We walked back into the house, I sat on my couch, and my neck went out.
"Great," I said. Or maybe it was "ow."
Since I came back from my recent travels (Colorado, St. Louis, Boston), I've been trying to get back into life. I've been doing laundry, getting my mail, stocking my refrigerator, buying milk and eggs because I'll be around to eat them before they expire.
So much has been happening, so many unexpected twists and turns since my unemployment began (4 months, 10 days ago), feeling any form of normalcy has been a struggle. And for some reason, I have no idea why, I kept thinking these suddenly, unexplainable, divinely appointed trips would change things. I mean REALLY change things.
God was moving. Things were happening. I had finally reached that time, you know what time I'm talking about, when everything just works effortlessly. You are in the right place. This is your moment. It's destiny. Your purpose is right around the corner. No more obstacles. It's downhill all the way.
I honestly expected to come back home to cooler weather, easy money, and less body fat. I expected life to stop being life, stop being hard. I never said it out loud. I never even purposefully thought it. But God and I knew, this was it. We had a silent understanding. At some point in life, everything would just start working out.
But my neck went out. That hasn't happened in two years. How could that be part of God's plan? Now of all times? During MY TIME. Oh well, I won't worry about it.
A freelance article I was working on wasn't going right. I couldn't get a good, printable quote from anybody. No problem. It's all part of the plan.
My hairstylist, who's been my faithful hairstylist for the better part of 15 years, who always does an incredible job, gave me a look resembling a rock star, circa 1986. This, somehow, is part of God's plan.
A friend told me today perhaps I should think about waitressing, maybe it would be a good career move for me. Sure. Excellent. I'll start my food service career at 30.
I worked on an email for nearly two hours for my service group, one of those inspired little ditties full of charm and sarcasm and necessary details. Then I sent it. And it was blank. Completely blank. No copy in my sent folder. No copy anywhere. God, okay. So these things happen. I understand. Just give me an hour or so to yank all the hair out of my head.
Then I cut my finger, got a pimple, had to do MORE laundry, realized my bathroom needs cleaned, the dishes are dirty, my Jeep hasn't had her oil changed, the bills are due, and my hair still looks horrible.
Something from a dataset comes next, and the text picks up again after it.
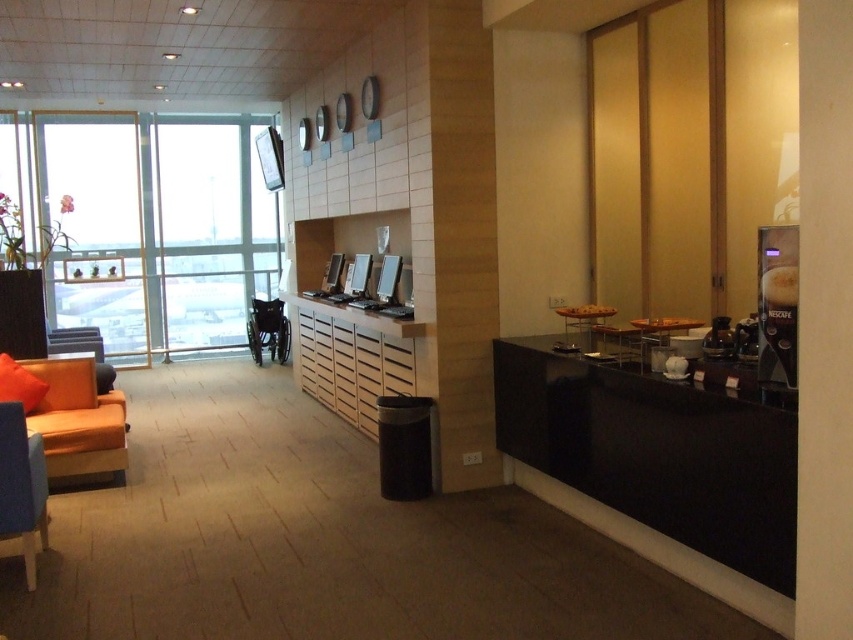
You are a person in a wheelchair trying to reach the orange fabric couch at left from your current position near the transparent glass window at left. Which direction should you move to get closer to the couch?

You should move away from the transparent glass window at left because the couch is behind the window, so moving backward would bring you closer to the orange fabric couch at left.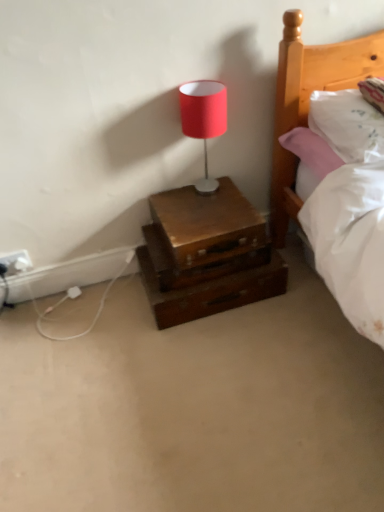
Image resolution: width=384 pixels, height=512 pixels. Identify the location of empty space that is ontop of wooden chest at lower center (from a real-world perspective). (197, 209).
I got on my bike tonight and went for a ride in my neighborhood. The temperature was mild, almost cool, the nighttime tempo had settled, and it was only me and a few nocturnal neighbors silently moving in the darkness.
Heading south, I went uphill first. And it wasn't easy. I pumped my legs, switched gears, and pumped some more. I had to concentrate, keeping my arms steady, my back more straight, and watch out for those parked vehicles.
After a block I wasn't so sure this bike thing was a good idea. It was a lot of work. I was breathing fairly steady, a heavy inhale and timed exhale, never easing my pressure on the pedals. I swerved onto the sidewalk and back to the road, moving from ground to ground, wobbling terribly as I went. I had to hold on with both hands or my body and the bike stopped working together.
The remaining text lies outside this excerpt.